Leaving the images aside, print every record in the material exactly.

- [DATA IN THIS EXERCISE]:
● ● ● ● ●
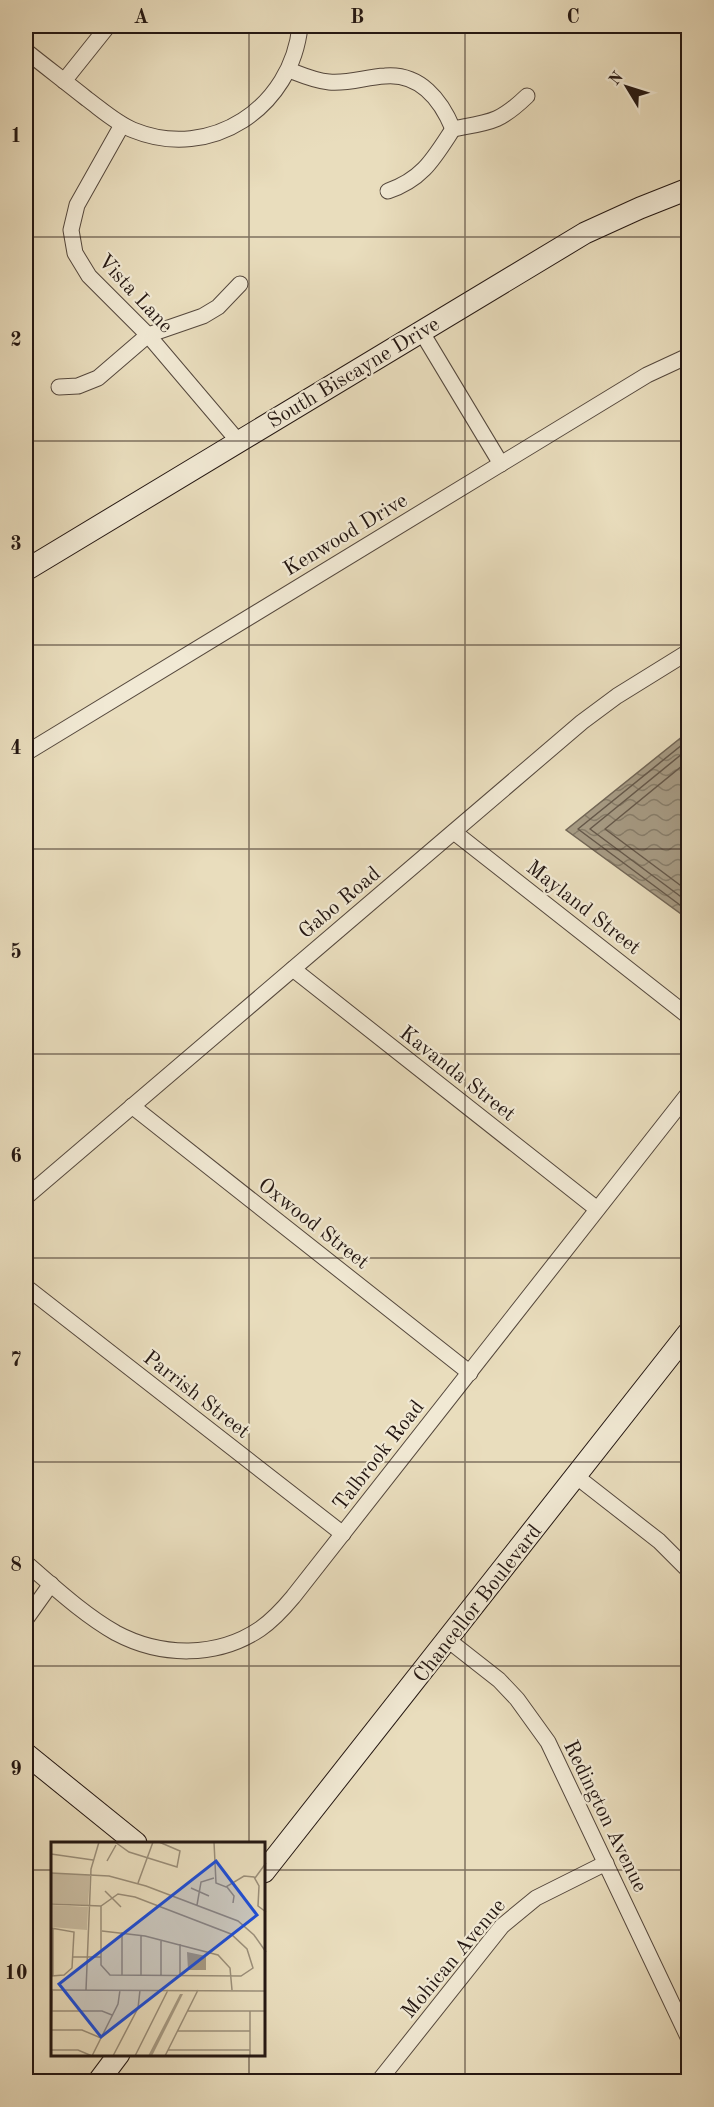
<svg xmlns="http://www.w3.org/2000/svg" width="714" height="2107" font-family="'Old Standard TT',serif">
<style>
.water{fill:url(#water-waves);stroke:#726656;stroke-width:1.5}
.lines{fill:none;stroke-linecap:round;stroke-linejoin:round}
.shore{stroke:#65584a;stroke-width:1.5}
.street-casing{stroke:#55483d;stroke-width:17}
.secondary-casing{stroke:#241712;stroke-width:23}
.street{stroke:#f1e9d4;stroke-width:15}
.secondary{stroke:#f1e9d4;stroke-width:21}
.grid{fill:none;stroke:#241712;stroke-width:1.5;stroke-opacity:0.55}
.labels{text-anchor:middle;stroke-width:4.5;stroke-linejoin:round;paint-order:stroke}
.street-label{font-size:21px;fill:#241712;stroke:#f1e9d4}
.inset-road{fill:none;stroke:#9a8e79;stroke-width:1.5}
.view{fill:#1d4ed8;fill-opacity:0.15;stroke:#1d4ed8;stroke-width:3}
.inset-edge{fill:none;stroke:#241712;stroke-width:3}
.neatline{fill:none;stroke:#241712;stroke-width:2}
.grid-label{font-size:20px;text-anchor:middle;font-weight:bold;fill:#241712}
</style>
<defs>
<pattern id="water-waves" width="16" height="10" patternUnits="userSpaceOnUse" patternTransform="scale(1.5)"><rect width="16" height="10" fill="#a69a83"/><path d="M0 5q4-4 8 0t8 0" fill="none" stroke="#877d6a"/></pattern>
</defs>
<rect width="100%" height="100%" fill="#e9ddbd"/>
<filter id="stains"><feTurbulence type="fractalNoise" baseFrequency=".00333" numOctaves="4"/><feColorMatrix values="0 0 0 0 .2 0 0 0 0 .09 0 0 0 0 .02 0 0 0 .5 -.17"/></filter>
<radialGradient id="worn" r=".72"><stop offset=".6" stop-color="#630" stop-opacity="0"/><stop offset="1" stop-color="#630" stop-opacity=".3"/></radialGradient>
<polygon class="water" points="688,732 688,919 566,830"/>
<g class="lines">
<g class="shore">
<polyline points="688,740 578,829 688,911"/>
<polyline points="688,749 590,829 688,902"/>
<polyline points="688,761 605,829 688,891"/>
</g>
<g class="street-casing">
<g id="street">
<path d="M26,51C46,67 67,83 87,99C102,110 116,123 133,130C211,162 292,107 300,26"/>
<path d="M289,70C302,75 315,81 329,82C348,84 366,77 385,76C420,73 441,100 453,129"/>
<polyline points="64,81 108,26"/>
<polyline points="122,125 77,205 71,230 75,253 89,276 148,335 238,441"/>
<path d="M453,129C490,122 499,123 527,96"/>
<path d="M388,191C423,179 434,158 453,129"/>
<polyline points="421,331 501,464"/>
<polyline points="59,387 78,386 98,378 148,335 203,316 218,307 240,284"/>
<polyline points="26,753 647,375 688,356"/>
<polyline points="454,832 688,1016"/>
<polyline points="293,969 597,1209"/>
<polyline points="132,1106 470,1373"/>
<polyline points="26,1197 582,722 617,696 688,652"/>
<polyline points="26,1287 343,1534"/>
<polyline points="577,1477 659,1541 688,1570"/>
<path d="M26,1563C54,1587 84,1615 116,1633C161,1657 217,1658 260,1629C273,1620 283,1609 293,1597L688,1094"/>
<polyline points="26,1619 51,1584"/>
<polyline points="448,1640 499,1680 517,1699 548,1742 688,2037"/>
<polyline points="378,2082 502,1926 536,1898 606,1863"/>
</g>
</g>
<g class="secondary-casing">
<g id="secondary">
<polyline points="26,570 585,233 640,208 688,189"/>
<polyline points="26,1754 136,1843"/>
<polyline points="264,1872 688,1333"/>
<polyline points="98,2082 119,2054"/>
</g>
</g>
<use href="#street" class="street"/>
<use href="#secondary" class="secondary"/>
</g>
<path class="grid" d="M249,26V1843M465,26V2082M26,237H688M26,441H688M26,645H688M26,849H688M26,1054H688M26,1258H688M26,1462H688M26,1666H688M26,1870H52M264,1870H688M249,2054V2082"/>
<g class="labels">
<g class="street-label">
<text transform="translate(136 293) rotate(47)" y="7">Vista Lane</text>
<text transform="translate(353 372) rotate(-31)" y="7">South Biscayne Drive</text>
<text transform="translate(345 534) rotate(-31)" y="7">Kenwood Drive</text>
<text transform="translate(339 902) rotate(-40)" y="7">Gabo Road</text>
<text transform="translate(584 907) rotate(38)" y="7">Mayland Street</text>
<text transform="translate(458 1073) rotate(38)" y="7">Kavanda Street</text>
<text transform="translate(314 1223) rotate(38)" y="7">Oxwood Street</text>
<text transform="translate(197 1394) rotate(38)" y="7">Parrish Street</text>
<text transform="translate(378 1455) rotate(-52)" y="7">Talbrook Road</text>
<text transform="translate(477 1603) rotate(-52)" y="7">Chancellor Boulevard</text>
<text transform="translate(606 1816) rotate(64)" y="7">Redington Avenue</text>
<text transform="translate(453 1958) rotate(-50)" y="7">Mohican Avenue</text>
</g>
</g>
<g transform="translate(51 1842)">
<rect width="214" height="214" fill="#e9ddbd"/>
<path d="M0,31L39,33L37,63L0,61ZM0,63L37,65L36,88L0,85Z" fill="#c8bba0"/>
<path d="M136,110L155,114V128H137ZM129,152H132L101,214H97Z" fill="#a69a83"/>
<path class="inset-road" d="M64,0L78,10L126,25L129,9L108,0M163,0L165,41L175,45L193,34L203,35L208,44L207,64L215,70M0,12L42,18M56,19L65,3M0,31L58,34L95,44L187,79L203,93L215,110M204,36L215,21M87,41L102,0M176,45L183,54L182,61M140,46L158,54M54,49L70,65M0,62L50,64L67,52L84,55L180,92L196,107L202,126L190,134L59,133L50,123V64M146,63L150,40L163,36M0,86L23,90L21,126L13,133L0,134M51,89L94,94L167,113L179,126L181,148M71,90V134M22,115H50M2,134V86M90,134V94M110,134V98M129,134V102M0,148L215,149M35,148L40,27L48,0M1,169H51L61,173M137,169H215M199,169V214M1,188H31L50,196M127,189H199M0,208H27L41,214M117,208H199M0,214L1,148M41,214L67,162L69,148M62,214L87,166L89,148M84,214L117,148M114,214L147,148"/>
<path class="view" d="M165,19L206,73L50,195L8,142Z"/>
<rect width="214" height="214" class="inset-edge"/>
</g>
<rect width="714" height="2107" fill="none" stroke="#e9ddbd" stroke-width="66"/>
<g transform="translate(627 87) rotate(308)" stroke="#f1e9d4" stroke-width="4.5" paint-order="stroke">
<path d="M0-4.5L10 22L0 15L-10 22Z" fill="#241712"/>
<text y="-9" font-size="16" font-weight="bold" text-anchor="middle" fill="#241712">N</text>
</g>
<rect x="33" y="33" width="648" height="2041" class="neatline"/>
<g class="grid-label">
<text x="141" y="23">A</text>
<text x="357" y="23">B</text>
<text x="573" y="23">C</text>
<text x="16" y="142">1</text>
<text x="16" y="346">2</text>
<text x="16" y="550">3</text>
<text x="16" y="754">4</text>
<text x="16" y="958">5</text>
<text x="16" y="1162">6</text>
<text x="16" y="1366">7</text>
<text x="16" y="1571">8</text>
<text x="16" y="1775">9</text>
<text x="16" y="1979">10</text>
</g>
<rect width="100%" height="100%" filter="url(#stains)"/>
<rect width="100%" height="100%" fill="url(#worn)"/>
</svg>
● ● ● ● ●
- [EXERCISE RESPONSE]:
<svg xmlns="http://www.w3.org/2000/svg" width="714" height="2107" font-family="'Old Standard TT',serif">
<style>
.water{fill:url(#water-waves);stroke:#726656;stroke-width:1.5}
.lines{fill:none;stroke-linecap:round;stroke-linejoin:round}
.shore{stroke:#65584a;stroke-width:1.5}
.street-casing{stroke:#55483d;stroke-width:17}
.secondary-casing{stroke:#241712;stroke-width:23}
.street{stroke:#f1e9d4;stroke-width:15}
.secondary{stroke:#f1e9d4;stroke-width:21}
.grid{fill:none;stroke:#241712;stroke-width:1.5;stroke-opacity:0.55}
.labels{text-anchor:middle;stroke-width:4.5;stroke-linejoin:round;paint-order:stroke}
.street-label{font-size:21px;fill:#241712;stroke:#f1e9d4}
.inset-road{fill:none;stroke:#9a8e79;stroke-width:1.5}
.view{fill:#1d4ed8;fill-opacity:0.15;stroke:#1d4ed8;stroke-width:3}
.inset-edge{fill:none;stroke:#241712;stroke-width:3}
.neatline{fill:none;stroke:#241712;stroke-width:2}
.grid-label{font-size:20px;text-anchor:middle;font-weight:bold;fill:#241712}
</style>
<defs>
<pattern id="water-waves" width="16" height="10" patternUnits="userSpaceOnUse" patternTransform="scale(1.5)"><rect width="16" height="10" fill="#a69a83"/><path d="M0 5q4-4 8 0t8 0" fill="none" stroke="#877d6a"/></pattern>
</defs>
<rect width="100%" height="100%" fill="#e9ddbd"/>
<filter id="stains"><feTurbulence type="fractalNoise" baseFrequency=".00333" numOctaves="4"/><feColorMatrix values="0 0 0 0 .2 0 0 0 0 .09 0 0 0 0 .02 0 0 0 .5 -.17"/></filter>
<radialGradient id="worn" r=".72"><stop offset=".6" stop-color="#630" stop-opacity="0"/><stop offset="1" stop-color="#630" stop-opacity=".3"/></radialGradient>
<polygon class="water" points="688,732 688,919 566,830"/>
<g class="lines">
<g class="shore">
<polyline points="688,740 578,829 688,911"/>
<polyline points="688,749 590,829 688,902"/>
<polyline points="688,761 605,829 688,891"/>
</g>
<g class="street-casing">
<g id="street">
<path d="M26,51C46,67 67,83 87,99C102,110 116,123 133,130C211,162 292,107 300,26"/>
<path d="M289,70C302,75 315,81 329,82C348,84 366,77 385,76C420,73 441,100 453,129"/>
<polyline points="64,81 108,26"/>
<polyline points="122,125 77,205 71,230 75,253 89,276 148,335 238,441"/>
<path d="M453,129C490,122 499,123 527,96"/>
<path d="M388,191C423,179 434,158 453,129"/>
<polyline points="421,331 501,464"/>
<polyline points="59,387 78,386 98,378 148,335 203,316 218,307 240,284"/>
<polyline points="26,753 647,375 688,356"/>
<polyline points="454,832 688,1016"/>
<polyline points="293,969 597,1209"/>
<polyline points="132,1106 470,1373"/>
<polyline points="26,1197 582,722 617,696 688,652"/>
<polyline points="26,1287 343,1534"/>
<polyline points="577,1477 659,1541 688,1570"/>
<path d="M26,1563C54,1587 84,1615 116,1633C161,1657 217,1658 260,1629C273,1620 283,1609 293,1597L688,1094"/>
<polyline points="26,1619 51,1584"/>
<polyline points="448,1640 499,1680 517,1699 548,1742 688,2037"/>
<polyline points="378,2082 502,1926 536,1898 606,1863"/>
</g>
</g>
<g class="secondary-casing">
<g id="secondary">
<polyline points="26,570 585,233 640,208 688,189"/>
<polyline points="26,1754 136,1843"/>
<polyline points="264,1872 688,1333"/>
<polyline points="98,2082 119,2054"/>
</g>
</g>
<use href="#street" class="street"/>
<use href="#secondary" class="secondary"/>
</g>
<path class="grid" d="M249,26V1843M465,26V2082M26,237H688M26,441H688M26,645H688M26,849H688M26,1054H688M26,1258H688M26,1462H688M26,1666H688M26,1870H52M264,1870H688M249,2054V2082"/>
<g class="labels">
<g class="street-label">
<text transform="translate(136 293) rotate(47)" y="7">Vista Lane</text>
<text transform="translate(353 372) rotate(-31)" y="7">South Biscayne Drive</text>
<text transform="translate(345 534) rotate(-31)" y="7">Kenwood Drive</text>
<text transform="translate(339 902) rotate(-40)" y="7">Gabo Road</text>
<text transform="translate(584 907) rotate(38)" y="7">Mayland Street</text>
<text transform="translate(458 1073) rotate(38)" y="7">Kavanda Street</text>
<text transform="translate(314 1223) rotate(38)" y="7">Oxwood Street</text>
<text transform="translate(197 1394) rotate(38)" y="7">Parrish Street</text>
<text transform="translate(378 1455) rotate(-52)" y="7">Talbrook Road</text>
<text transform="translate(477 1603) rotate(-52)" y="7">Chancellor Boulevard</text>
<text transform="translate(606 1816) rotate(64)" y="7">Redington Avenue</text>
<text transform="translate(453 1958) rotate(-50)" y="7">Mohican Avenue</text>
</g>
</g>
<g transform="translate(51 1842)">
<rect width="214" height="214" fill="#e9ddbd"/>
<path d="M0,31L39,33L37,63L0,61ZM0,63L37,65L36,88L0,85Z" fill="#c8bba0"/>
<path d="M136,110L155,114V128H137ZM129,152H132L101,214H97Z" fill="#a69a83"/>
<path class="inset-road" d="M64,0L78,10L126,25L129,9L108,0M163,0L165,41L175,45L193,34L203,35L208,44L207,64L215,70M0,12L42,18M56,19L65,3M0,31L58,34L95,44L187,79L203,93L215,110M204,36L215,21M87,41L102,0M176,45L183,54L182,61M140,46L158,54M54,49L70,65M0,62L50,64L67,52L84,55L180,92L196,107L202,126L190,134L59,133L50,123V64M146,63L150,40L163,36M0,86L23,90L21,126L13,133L0,134M51,89L94,94L167,113L179,126L181,148M71,90V134M22,115H50M2,134V86M90,134V94M110,134V98M129,134V102M0,148L215,149M35,148L40,27L48,0M1,169H51L61,173M137,169H215M199,169V214M1,188H31L50,196M127,189H199M0,208H27L41,214M117,208H199M0,214L1,148M41,214L67,162L69,148M62,214L87,166L89,148M84,214L117,148M114,214L147,148"/>
<path class="view" d="M165,19L206,73L50,195L8,142Z"/>
<rect width="214" height="214" class="inset-edge"/>
</g>
<rect width="714" height="2107" fill="none" stroke="#e9ddbd" stroke-width="66"/>
<g transform="translate(627 87) rotate(308)" stroke="#f1e9d4" stroke-width="4.5" paint-order="stroke">
<path d="M0-4.5L10 22L0 15L-10 22Z" fill="#241712"/>
<text y="-9" font-size="16" font-weight="bold" text-anchor="middle" fill="#241712">N</text>
</g>
<rect x="33" y="33" width="648" height="2041" class="neatline"/>
<g class="grid-label">
<text x="141" y="23">A</text>
<text x="357" y="23">B</text>
<text x="573" y="23">C</text>
<text x="16" y="142">1</text>
<text x="16" y="346">2</text>
<text x="16" y="550">3</text>
<text x="16" y="754">4</text>
<text x="16" y="958">5</text>
<text x="16" y="1162">6</text>
<text x="16" y="1366">7</text>
<text x="16" y="1571">8</text>
<text x="16" y="1775">9</text>
<text x="16" y="1979">10</text>
</g>
<rect width="100%" height="100%" filter="url(#stains)"/>
<rect width="100%" height="100%" fill="url(#worn)"/>
</svg>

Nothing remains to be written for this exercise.